Schnell wurde klar: Für die Gäste und Mitarbeitenden bestand zwar keine Gefahr, doch die Produktion und Montage eines neuen bahnspezifischen Tragseils dauert mehrere Monate.

„Jetzt war von allen Flexibilität gefragt“, so Reto Degen, Montageleiter bei INAUEN-SCHÄTTI. Das Ziel: Die Bahn sollte pünktlich zur Sommersaison ab 1. Juli wieder fahren.

Flexibel und schnell reagiert

Damit dies gelingt, zog INAUEN-SCHÄTTI kurzfristig alle anderen Arbeiten vor.

„Da die Bahn durch den Schaden drei Wochen früher als geplant geschlossen wurde, begannen wir sofort damit, die drei übrigen Tragseile zu schieben, die Spannseile zu tauschen und das Laufwerk zu demontieren“, sagt Degen.

Erst dann folgte das Projekt „Neues Tragseil“.

Schweres Tragseil – schwere Arbeit

44 Tonnen Gewicht und 2.180 Meter Länge: Das sind die Maße des neuen Tragseils, auf welchem die Kabine fährt. „Zuerst mussten wir die Bobine mit dem gelieferten Seil bei der Talstation in Klosters sicher befestigen.

Danach konnte der Seilzug starten, der selbst nur drei Tage dauert“, schildert Tschibi den Ablauf. Das alte Seil wurde dafür mit dem  neuen Seil mit einer sogenannten Königsmuffe verbunden und zog dieses nun nach oben.

Damit der schwere Strang zum Berg nicht den Boden berührt, wurde es in regelmäßigen Abständen mit Hilfsrollen an das zweite Tragseil (Tragseil B) angehängt.

Das Seil wird „gemolken“

Stück für Stück zogen fünf Monteure von INAUEN-SCHÄTTI das neue Seil mit speziellen Maschinen auf den Gotschnaboden. Ihnen arbeiteten die Mitarbeitenden von Davos Klosters Mountains zu. Das stückweise Hochziehen wird auch „melken“ genannt.

Die sogenannte „Melkmaschine“ ist ein Wagen, 55 Meter über dem Boden. Mit ihr fuhren die Monteure bis zur Stütze, befestigten dort das Seil mit einer Klemme und zogen dieses ein Stück hoch.

Die Arbeit benötigte viel Zeit, denn das schwere Seil durfte zu keinem Moment losgelassen werden. Pro Meter wiegt das Stahlseil 18,1 Kilogramm. Ganze 28-mal fuhr der Wagen über Tage hin und her, bis das Seil die Bergstation – rund 500 Höhenmeter vom Tal entfernt – erreicht hat.

Das Team

war mit der „Melkmaschine“ unterwegs, um das neue Tragseil für die Gotschnabahn zu montieren. © Davos Klosters Mountains

Reserveseil & Spanngewicht

Die Arbeiten waren damit aber noch nicht abgeschlossen. Das neue Seil wurde bei der Bergstation über eine große Rolle, den sogenannten Poller gezogen und dort fixiert.

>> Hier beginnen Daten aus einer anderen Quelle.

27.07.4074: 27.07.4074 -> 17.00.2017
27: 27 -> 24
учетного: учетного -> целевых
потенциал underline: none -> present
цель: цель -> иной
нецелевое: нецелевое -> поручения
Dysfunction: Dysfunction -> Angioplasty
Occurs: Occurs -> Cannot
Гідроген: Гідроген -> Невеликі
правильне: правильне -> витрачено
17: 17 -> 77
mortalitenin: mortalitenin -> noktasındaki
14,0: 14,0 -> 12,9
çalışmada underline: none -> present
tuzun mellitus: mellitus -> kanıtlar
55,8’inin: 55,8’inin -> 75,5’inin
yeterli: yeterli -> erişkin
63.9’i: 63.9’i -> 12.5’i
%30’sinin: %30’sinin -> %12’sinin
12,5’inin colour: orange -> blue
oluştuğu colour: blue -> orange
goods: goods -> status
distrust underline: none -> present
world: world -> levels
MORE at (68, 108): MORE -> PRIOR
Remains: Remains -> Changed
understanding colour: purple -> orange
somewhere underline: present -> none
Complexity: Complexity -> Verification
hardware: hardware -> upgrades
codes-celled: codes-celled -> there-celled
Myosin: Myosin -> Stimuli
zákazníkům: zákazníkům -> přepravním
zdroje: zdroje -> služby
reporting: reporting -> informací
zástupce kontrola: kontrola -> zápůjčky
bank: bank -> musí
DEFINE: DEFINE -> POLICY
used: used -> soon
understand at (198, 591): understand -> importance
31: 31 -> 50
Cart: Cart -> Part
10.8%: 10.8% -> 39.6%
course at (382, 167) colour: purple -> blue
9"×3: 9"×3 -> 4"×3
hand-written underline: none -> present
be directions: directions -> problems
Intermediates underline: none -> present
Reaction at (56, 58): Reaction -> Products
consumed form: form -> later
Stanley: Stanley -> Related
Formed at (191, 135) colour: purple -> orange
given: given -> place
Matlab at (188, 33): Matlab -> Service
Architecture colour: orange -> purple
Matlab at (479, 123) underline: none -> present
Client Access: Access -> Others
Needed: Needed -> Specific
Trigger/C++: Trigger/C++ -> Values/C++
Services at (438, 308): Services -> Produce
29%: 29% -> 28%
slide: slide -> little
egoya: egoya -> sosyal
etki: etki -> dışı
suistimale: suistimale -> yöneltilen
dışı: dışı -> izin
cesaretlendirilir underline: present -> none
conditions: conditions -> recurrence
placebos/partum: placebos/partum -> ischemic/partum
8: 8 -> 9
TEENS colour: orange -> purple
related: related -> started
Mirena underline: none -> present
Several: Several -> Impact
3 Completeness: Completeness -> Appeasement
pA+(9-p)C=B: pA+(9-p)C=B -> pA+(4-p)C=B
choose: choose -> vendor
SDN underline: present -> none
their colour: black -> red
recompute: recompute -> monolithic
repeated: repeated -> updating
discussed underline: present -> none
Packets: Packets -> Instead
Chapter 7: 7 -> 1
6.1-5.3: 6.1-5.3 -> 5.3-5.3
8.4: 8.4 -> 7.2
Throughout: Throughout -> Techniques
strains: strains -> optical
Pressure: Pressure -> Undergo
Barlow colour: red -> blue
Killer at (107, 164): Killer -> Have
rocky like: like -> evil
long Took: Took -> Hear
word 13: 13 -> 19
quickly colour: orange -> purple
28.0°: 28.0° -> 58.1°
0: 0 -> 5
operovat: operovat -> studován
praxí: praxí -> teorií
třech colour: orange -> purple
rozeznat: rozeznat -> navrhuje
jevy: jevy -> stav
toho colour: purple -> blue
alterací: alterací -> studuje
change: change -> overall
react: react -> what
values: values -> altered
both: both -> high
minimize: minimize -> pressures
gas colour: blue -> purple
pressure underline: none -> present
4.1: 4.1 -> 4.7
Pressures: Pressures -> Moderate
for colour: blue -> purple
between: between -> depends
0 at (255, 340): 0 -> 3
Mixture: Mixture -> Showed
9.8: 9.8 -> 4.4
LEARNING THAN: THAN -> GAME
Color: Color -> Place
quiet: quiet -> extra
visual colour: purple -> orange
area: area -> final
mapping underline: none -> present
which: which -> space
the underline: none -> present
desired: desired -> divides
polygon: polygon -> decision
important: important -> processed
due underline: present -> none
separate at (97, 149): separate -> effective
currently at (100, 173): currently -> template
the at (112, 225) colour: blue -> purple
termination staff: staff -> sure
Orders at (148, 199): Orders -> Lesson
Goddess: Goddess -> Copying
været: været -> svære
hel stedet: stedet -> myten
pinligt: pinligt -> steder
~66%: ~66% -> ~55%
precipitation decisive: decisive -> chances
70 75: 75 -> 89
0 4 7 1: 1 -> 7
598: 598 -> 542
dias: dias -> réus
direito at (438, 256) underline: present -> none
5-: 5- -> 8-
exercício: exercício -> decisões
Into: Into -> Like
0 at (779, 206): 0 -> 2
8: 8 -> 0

Für diesen letzten Zug setzten die Monteure einen 90 Tonnen schweren Flaschenzug ein. Auf der Rolle befinden sich nun 200 Meter Reserveseil. Diese Reserve wird alle zwölf Jahre gebraucht, wenn das Seil 20 Meter talwärts verschoben wird.

Dadurch können stärker belastete Stellen bei den Satteln der Stützen kontrolliert und entlastet werden. Zuletzt wurde das Seil gespannt. Dafür befestigte INAUEN-SCHÄTTI an den unteren Enden der beiden Tragseile mit einem Verbindungsstück ein Spanngewicht von 170 Tonnen.

Je nach Spannung der beiden Seile hängt dieses Spanngewicht aus Beton etwas höher oder tiefer. Danach wurde die zweite Kabine der Luftseilbahn eingehängt und eine externe Sicherheitskontrolle durchgeführt.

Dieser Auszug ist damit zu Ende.